+++ Records provided +++

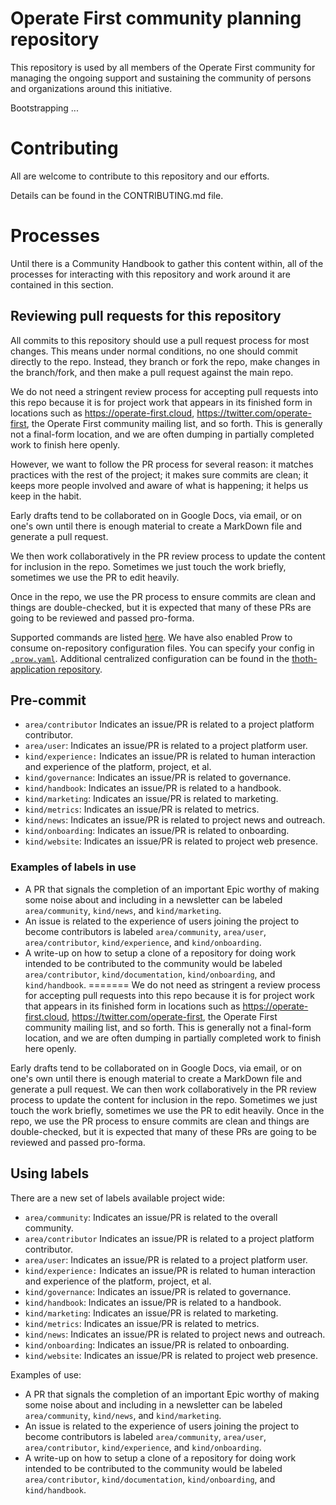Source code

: # Operate First community planning repository

This repository is used by all members of the Operate First community for managing the ongoing support and sustaining the community of persons and organizations around this initiative.

Bootstrapping ...

# Contributing

All are welcome to contribute to this repository and our efforts.

Details can be found in the CONTRIBUTING.md file.

# Processes

Until there is a Community Handbook to gather this content within, all of the processes for interacting with this repository and work around it are contained in this section.

## Reviewing pull requests for this repository

All commits to this repository should use a pull request process for most changes.
This means under normal conditions, no one should commit directly to the repo.
Instead, they branch or fork the repo, make changes in the branch/fork, and then make a pull request against the main repo.

We do not need a stringent review process for accepting pull requests into this repo because it is for project work that appears in its finished form in locations such as https://operate-first.cloud, https://twitter.com/operate-first, the Operate First community mailing list, and so forth.
This is generally not a final-form location, and we are often dumping in partially completed work to finish here openly.

However, we want to follow the PR process for several reason:
it matches practices with the rest of the project;
it makes sure commits are clean;
it keeps more people involved and aware of what is happening;
it helps us keep in the habit.

Early drafts tend to be collaborated on in Google Docs, via email, or on one's own until there is enough material to create a MarkDown file and generate a pull request.

We then work collaboratively in the PR review process to update the content for inclusion in the repo.
Sometimes we just touch the work briefly, sometimes we use the PR to edit heavily.

Once in the repo, we use the PR process to ensure commits are clean and things are double-checked, but it is expected that many of these PRs are going to be reviewed and passed pro-forma.

Supported commands are listed [here](https://prow.operate-first.cloud/command-help). We have also enabled Prow to consume on-repository configuration files. You can specify your config in [`.prow.yaml`](.prow.yaml). Additional centralized configuration can be found in the [thoth-application repository](https://github.com/thoth-station/thoth-application/tree/master/prow/overlays/cnv-prod).

## Pre-commit

* `area/contributor` Indicates an issue/PR is related to a project platform contributor.
* `area/user`: Indicates an issue/PR is related to a project platform user.
* `kind/experience:` Indicates an issue/PR is related to human interaction and experience of the platform, project, et al.
* `kind/governance`: Indicates an issue/PR is related to governance.
* `kind/handbook`: Indicates an issue/PR is related to a handbook.
* `kind/marketing`: Indicates an issue/PR is related to marketing.
* `kind/metrics`: Indicates an issue/PR is related to metrics.
* `kind/news`: Indicates an issue/PR is related to project news and outreach.
* `kind/onboarding`: Indicates an issue/PR is related to onboarding.
* `kind/website`: Indicates an issue/PR is related to project web presence.

### Examples of labels in use

* A PR that signals the completion of an important Epic worthy of making some noise about and including in a newsletter can be labeled `area/community`, `kind/news`, and `kind/marketing`.
* An issue is related to the experience of users joining the project to become contributors is labeled `area/community`, `area/user`, `area/contributor`, `kind/experience`, and `kind/onboarding`.
* A write-up on how to setup a clone of a repository for doing work intended to be contributed to the community would be labeled `area/contributor`, `kind/documentation`, `kind/onboarding`, and `kind/handbook`.
=======
We do not need as stringent a review process for accepting pull requests into this repo because it is for project work that appears in its finished form in locations such as https://operate-first.cloud, https://twitter.com/operate-first, the Operate First community mailing list, and so forth. This is generally not a final-form location, and we are often dumping in partially completed work to finish here openly.

Early drafts tend to be collaborated on in Google Docs, via email, or on one's own until there is enough material to create a MarkDown file and generate a pull request. We can then work collaboratively in the PR review process to update the content for inclusion in the repo. Sometimes we just touch the work briefly, sometimes we use the PR to edit heavily. Once in the repo, we use the PR process to ensure commits are clean and things are double-checked, but it is expected that many of these PRs are going to be reviewed and passed pro-forma.

## Using labels

There are a new set of labels available project wide:

* `area/community`: Indicates an issue/PR is related to the overall community.
* `area/contributor` Indicates an issue/PR is related to a project platform contributor.
* `area/user`: Indicates an issue/PR is related to a project platform user.
* `kind/experience:` Indicates an issue/PR is related to human interaction and experience of the platform, project, et al.
* `kind/governance`: Indicates an issue/PR is related to governance.
* `kind/handbook`: Indicates an issue/PR is related to a handbook.
* `kind/marketing`: Indicates an issue/PR is related to marketing.
* `kind/metrics`: Indicates an issue/PR is related to metrics.
* `kind/news`: Indicates an issue/PR is related to project news and outreach.
* `kind/onboarding`: Indicates an issue/PR is related to onboarding.
* `kind/website`: Indicates an issue/PR is related to project web presence.

 Examples of use:

 * A PR that signals the completion of an important Epic worthy of making some noise about and including in a newsletter can be labeled `area/community`, `kind/news`, and `kind/marketing`.
 * An issue is related to the experience of users joining the project to become contributors is labeled `area/community`, `area/user`, `area/contributor`, `kind/experience`, and `kind/onboarding`.
 * A write-up on how to setup a clone of a repository for doing work intended to be contributed to the community would be labeled `area/contributor`, `kind/documentation`, `kind/onboarding`, and `kind/handbook`.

+++

__Task requirements__
Note each line above that contains "about" and copy it out.

__Task response__
* A PR that signals the completion of an important Epic worthy of making some noise about and including in a newsletter can be labeled `area/community`, `kind/news`, and `kind/marketing`.
 * A PR that signals the completion of an important Epic worthy of making some noise about and including in a newsletter can be labeled `area/community`, `kind/news`, and `kind/marketing`.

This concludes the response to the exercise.